-- Assigned task --
Output these items exactly as they appear, from the first line through the line that contains "Rank the categories by 现金股利合计", both included.

(Items extracted from a collection)
┄┄┄┄┄┄
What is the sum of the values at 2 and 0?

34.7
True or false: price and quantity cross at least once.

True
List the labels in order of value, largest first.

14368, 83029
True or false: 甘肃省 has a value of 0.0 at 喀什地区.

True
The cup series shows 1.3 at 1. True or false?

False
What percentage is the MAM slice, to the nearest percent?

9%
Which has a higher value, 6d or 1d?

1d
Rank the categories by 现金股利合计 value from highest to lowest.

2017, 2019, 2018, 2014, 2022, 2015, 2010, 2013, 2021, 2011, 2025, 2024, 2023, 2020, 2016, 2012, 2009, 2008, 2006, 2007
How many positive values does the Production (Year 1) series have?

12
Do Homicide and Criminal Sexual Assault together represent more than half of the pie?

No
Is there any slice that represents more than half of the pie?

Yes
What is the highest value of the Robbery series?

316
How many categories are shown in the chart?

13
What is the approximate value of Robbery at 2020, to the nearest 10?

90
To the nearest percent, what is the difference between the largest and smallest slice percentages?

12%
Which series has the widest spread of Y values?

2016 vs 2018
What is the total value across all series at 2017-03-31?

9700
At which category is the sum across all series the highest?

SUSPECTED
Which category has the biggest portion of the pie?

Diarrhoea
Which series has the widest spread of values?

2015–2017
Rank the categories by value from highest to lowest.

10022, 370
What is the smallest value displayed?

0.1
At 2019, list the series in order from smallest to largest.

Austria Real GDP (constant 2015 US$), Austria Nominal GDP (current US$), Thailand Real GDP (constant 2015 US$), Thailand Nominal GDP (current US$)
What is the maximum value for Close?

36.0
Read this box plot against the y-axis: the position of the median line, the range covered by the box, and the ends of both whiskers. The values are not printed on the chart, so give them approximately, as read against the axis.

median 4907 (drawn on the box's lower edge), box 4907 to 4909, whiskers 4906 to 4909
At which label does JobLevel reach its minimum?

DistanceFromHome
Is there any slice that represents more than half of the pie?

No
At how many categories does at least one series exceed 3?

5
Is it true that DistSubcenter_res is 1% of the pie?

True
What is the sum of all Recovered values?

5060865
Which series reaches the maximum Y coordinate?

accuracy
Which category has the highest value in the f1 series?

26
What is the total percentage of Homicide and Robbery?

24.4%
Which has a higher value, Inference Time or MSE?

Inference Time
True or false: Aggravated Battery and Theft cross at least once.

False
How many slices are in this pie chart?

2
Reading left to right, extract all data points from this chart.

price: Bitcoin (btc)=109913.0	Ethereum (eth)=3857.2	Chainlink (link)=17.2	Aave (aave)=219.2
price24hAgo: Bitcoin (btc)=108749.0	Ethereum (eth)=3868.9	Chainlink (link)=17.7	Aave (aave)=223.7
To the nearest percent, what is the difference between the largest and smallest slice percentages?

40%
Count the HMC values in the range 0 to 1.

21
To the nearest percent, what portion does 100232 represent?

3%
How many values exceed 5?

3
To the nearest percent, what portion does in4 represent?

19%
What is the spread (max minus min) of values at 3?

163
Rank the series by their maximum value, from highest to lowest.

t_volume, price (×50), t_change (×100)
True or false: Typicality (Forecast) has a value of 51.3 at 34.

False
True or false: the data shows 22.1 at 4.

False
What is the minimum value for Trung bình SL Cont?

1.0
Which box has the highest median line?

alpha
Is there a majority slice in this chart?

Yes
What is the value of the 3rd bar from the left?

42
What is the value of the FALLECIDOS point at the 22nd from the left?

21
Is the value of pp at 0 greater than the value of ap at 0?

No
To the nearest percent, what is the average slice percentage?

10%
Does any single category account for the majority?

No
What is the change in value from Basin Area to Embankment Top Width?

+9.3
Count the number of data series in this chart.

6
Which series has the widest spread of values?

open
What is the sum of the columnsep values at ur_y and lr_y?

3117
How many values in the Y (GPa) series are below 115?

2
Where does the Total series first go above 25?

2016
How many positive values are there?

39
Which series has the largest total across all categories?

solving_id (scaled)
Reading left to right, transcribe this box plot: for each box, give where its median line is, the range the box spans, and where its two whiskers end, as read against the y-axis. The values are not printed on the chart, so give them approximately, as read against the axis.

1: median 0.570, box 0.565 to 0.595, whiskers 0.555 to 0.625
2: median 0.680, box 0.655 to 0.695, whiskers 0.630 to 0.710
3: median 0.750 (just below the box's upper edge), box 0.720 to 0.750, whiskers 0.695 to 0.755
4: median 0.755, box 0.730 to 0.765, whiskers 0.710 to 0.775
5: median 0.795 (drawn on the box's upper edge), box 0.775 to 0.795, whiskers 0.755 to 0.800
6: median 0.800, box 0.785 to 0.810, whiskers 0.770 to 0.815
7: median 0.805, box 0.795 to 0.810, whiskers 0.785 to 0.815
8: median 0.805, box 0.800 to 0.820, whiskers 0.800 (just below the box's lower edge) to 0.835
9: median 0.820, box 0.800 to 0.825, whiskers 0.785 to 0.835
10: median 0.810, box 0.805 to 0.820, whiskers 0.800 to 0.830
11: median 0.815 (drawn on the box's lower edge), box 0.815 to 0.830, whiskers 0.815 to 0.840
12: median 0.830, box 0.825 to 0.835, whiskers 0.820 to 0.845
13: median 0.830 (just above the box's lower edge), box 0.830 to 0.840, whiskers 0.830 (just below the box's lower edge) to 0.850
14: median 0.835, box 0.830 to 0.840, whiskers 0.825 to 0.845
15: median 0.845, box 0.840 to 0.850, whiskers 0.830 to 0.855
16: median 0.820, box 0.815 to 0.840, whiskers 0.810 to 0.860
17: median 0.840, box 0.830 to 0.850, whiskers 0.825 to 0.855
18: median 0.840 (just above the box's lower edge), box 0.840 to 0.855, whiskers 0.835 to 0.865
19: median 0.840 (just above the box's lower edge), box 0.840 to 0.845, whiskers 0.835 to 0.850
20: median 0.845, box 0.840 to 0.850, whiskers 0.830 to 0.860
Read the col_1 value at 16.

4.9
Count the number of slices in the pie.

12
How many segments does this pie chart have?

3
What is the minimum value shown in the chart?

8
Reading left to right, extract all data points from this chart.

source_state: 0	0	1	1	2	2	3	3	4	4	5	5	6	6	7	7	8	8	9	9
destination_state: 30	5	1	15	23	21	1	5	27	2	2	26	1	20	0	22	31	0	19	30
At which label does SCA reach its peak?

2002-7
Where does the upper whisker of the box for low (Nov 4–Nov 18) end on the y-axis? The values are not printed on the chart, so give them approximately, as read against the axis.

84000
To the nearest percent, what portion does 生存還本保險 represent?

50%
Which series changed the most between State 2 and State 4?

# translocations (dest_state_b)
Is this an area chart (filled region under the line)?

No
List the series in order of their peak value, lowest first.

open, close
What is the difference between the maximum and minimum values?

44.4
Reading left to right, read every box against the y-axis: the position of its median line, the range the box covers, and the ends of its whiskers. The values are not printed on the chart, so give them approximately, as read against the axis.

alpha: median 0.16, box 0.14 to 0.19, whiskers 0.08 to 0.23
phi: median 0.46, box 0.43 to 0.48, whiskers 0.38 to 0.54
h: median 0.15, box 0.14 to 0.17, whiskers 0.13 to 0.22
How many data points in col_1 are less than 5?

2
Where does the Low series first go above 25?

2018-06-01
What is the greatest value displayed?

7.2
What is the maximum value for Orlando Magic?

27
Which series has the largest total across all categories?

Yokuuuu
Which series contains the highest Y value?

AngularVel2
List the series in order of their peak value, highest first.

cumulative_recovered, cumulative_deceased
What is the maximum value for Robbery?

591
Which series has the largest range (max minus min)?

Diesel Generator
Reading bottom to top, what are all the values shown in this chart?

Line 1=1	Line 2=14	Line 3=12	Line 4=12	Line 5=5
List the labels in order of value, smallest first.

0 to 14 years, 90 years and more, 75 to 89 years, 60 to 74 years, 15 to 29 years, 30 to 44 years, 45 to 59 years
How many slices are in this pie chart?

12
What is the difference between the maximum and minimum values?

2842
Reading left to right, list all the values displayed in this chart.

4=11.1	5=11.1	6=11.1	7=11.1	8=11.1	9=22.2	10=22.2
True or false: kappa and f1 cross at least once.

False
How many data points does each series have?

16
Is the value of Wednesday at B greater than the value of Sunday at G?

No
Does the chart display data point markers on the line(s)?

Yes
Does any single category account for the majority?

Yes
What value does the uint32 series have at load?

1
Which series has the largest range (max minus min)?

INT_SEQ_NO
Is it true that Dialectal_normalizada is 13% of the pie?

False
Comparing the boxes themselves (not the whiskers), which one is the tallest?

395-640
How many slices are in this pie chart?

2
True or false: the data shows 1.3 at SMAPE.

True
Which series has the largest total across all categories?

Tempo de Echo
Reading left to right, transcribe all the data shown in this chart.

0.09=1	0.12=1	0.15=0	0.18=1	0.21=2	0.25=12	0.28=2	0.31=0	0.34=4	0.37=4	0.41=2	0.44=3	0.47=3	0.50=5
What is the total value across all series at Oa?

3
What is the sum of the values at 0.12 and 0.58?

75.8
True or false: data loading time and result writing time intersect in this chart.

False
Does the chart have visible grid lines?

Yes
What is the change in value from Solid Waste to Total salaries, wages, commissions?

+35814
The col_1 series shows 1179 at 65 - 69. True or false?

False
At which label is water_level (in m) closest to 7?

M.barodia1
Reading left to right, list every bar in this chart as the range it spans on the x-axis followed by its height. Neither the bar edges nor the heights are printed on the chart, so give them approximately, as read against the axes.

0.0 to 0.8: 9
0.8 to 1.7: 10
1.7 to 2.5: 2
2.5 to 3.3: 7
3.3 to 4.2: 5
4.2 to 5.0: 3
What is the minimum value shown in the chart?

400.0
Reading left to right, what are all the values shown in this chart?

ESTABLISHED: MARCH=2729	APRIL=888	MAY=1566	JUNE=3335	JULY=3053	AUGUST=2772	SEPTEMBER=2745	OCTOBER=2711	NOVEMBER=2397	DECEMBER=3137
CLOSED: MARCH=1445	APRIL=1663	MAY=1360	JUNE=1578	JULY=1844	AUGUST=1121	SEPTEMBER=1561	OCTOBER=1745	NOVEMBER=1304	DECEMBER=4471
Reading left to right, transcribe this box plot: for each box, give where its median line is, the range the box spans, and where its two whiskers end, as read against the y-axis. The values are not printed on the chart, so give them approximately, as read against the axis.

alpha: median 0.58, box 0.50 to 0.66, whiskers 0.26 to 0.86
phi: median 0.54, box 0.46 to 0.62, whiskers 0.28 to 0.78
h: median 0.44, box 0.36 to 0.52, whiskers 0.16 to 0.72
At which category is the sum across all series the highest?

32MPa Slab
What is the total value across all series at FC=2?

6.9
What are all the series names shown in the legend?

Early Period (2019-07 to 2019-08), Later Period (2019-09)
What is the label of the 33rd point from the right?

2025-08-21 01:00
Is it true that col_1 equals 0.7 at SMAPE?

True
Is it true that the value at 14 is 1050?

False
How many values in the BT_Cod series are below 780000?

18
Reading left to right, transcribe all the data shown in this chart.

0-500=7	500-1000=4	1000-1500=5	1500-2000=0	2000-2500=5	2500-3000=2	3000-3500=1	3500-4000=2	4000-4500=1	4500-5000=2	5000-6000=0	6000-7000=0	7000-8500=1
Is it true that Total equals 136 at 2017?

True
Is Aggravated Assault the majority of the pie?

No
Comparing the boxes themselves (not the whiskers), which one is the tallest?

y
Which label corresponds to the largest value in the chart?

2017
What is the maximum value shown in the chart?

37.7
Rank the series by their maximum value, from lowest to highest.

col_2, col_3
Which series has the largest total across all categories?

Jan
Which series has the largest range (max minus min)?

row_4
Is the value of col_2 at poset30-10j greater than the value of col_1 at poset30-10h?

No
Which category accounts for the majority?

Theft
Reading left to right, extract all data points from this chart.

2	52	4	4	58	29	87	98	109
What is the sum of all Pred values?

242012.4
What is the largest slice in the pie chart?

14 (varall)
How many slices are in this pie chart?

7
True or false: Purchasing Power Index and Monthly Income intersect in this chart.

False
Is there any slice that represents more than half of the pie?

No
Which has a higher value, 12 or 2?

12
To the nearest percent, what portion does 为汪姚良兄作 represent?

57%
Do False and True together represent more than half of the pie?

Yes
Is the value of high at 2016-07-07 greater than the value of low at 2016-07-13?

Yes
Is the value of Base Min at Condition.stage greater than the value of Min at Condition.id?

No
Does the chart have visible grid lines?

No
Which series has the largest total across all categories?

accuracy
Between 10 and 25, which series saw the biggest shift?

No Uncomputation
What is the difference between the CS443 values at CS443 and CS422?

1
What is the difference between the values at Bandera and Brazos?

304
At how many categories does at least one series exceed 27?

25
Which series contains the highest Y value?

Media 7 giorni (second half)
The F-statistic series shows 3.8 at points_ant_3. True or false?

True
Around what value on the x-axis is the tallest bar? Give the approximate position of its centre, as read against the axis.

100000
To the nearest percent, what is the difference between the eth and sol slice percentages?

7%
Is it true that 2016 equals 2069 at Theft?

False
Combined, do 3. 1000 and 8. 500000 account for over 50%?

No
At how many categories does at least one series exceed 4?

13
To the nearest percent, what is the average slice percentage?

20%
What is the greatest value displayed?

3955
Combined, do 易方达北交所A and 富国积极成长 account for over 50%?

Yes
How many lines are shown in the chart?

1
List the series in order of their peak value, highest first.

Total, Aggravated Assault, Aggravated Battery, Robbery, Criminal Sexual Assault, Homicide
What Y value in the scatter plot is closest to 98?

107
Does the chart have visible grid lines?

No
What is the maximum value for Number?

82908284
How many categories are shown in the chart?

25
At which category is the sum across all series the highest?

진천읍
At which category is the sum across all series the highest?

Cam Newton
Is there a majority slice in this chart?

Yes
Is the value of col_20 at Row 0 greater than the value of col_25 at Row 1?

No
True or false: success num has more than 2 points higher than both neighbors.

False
┄┄┄┄┄┄
-- Solution to this exercise --
What is the sum of the values at 2 and 0?

34.7
True or false: price and quantity cross at least once.

True
List the labels in order of value, largest first.

14368, 83029
True or false: 甘肃省 has a value of 0.0 at 喀什地区.

True
The cup series shows 1.3 at 1. True or false?

False
What percentage is the MAM slice, to the nearest percent?

9%
Which has a higher value, 6d or 1d?

1d
Rank the categories by 现金股利合计 value from highest to lowest.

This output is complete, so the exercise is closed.